Corporate Japan is facing a historic reshuffle of the Tokyo Stock Exchange and aggressive new guidelines from proxy advisers designed to compel a selldown of the country’s widely criticised “cross-shareholding” networks.
The changes could force companies in banking, construction, food and transportation — sectors in which the problem is most acute — to offload cross-held shares over the next few weeks to flatter their appearances ahead of Japan’s financial year-end in March, analysts said.
Cross-shareholdings are interconnected portfolios of ownership by listed Japanese companies in each other, which protect underperforming managements with a cushion of automatic investor support.
Although cross-holdings have been in decline since a 1990s peak, companies justify them as necessary to “maintain business relationships” — infuriating fund managers who view such webs as a recipe for complacency, low returns on equity and poor governance.
Almost 11 per cent of Japan’s listed companies have a listed shareholder owning a slice of more than 30 per cent. That compares with 0.9 per cent in the US and 0.2 per cent in the UK.
“The opportunities for nefariously exploiting this in Japan are far greater because the legal infrastructure covering the issue is so much laxer,” said CLSA Japan strategist Nicholas Smith.

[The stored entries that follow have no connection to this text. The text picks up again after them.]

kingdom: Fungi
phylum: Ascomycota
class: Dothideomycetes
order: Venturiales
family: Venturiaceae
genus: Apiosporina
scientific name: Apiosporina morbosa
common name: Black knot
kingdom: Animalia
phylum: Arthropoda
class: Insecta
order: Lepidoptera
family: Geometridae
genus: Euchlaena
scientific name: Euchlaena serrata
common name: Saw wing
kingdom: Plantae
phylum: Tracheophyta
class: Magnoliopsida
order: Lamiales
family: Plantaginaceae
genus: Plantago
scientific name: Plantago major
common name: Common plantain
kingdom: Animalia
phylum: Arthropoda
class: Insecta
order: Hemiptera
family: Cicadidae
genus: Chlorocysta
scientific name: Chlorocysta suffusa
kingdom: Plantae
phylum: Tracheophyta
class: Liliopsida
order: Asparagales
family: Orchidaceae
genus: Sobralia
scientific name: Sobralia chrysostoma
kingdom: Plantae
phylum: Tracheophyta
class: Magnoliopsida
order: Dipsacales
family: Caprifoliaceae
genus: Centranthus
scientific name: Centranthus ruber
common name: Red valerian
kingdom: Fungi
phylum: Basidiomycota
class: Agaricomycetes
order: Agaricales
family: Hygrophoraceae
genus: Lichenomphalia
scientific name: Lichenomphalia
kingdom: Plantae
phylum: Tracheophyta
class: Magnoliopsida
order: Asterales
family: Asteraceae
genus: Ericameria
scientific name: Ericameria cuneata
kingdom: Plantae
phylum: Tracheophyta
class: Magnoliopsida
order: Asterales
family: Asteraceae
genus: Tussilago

But there are growing signs of a multipronged assault on the practice.
In a significant overhaul in April, the TSE will streamline its six boards and 3,753 listed stocks to three tiers: prime, standard and growth. Membership of the desirable prime index will depend on the March 31 level of free-floating market capitalisation, excluding cross-held shares.
The change should in theory push a number of companies into asking cross-holders to sell down stakes before end-March to qualify for the prime index and the huge investment that will track the new index, said Mizuho Securities chief strategist Masatoshi Kikuchi.
In October, US proxy adviser ISS implemented new guidelines calling for investors to vote at shareholder meetings against directors at any company that allocates 20 per cent or more of its net assets to cross-shareholdings. The proposals will apply starting February 2022 but will be based on holdings as of March 31 this year.
Rival proxy adviser Glass Lewis followed suit with a tougher proposal, putting the cut-off line at 10 per cent.
According to Goldman Sachs, about 9 per cent of companies listed on the TSE’s first section will not meet the ISS requirement, including advertising group Dentsu, Kyocera, and Mitsubishi Heavy Industries.
While many analysts foresee a decisive impact on Japan’s biggest corporate names and its huge hinterland of mid-cap listed companies, others warn investors to expect a reform-crushing campaign from the powerful Keidanren business lobby.
ISS and Glass Lewis are not as influential in Japan as in the US, analysts note, and separate efforts to convince investors to vote against underperforming managements have failed.
Recent activist campaigns have targeted cross-held shares, resulting in accelerated sales of “strategic holdings” by companies including Fujitsu, shipping group NYK Line and trading house Mitsui.
But the complicated cross-shareholdings held by Toyota, one of the country’s most powerful companies, underscore the limited progress.
While Japan’s largest carmaker has offloaded holdings in some of its suppliers in recent years it still held shares in 65 listed companies as of end-March 2020 — a figure that is even larger when considering other holdings held by its group companies.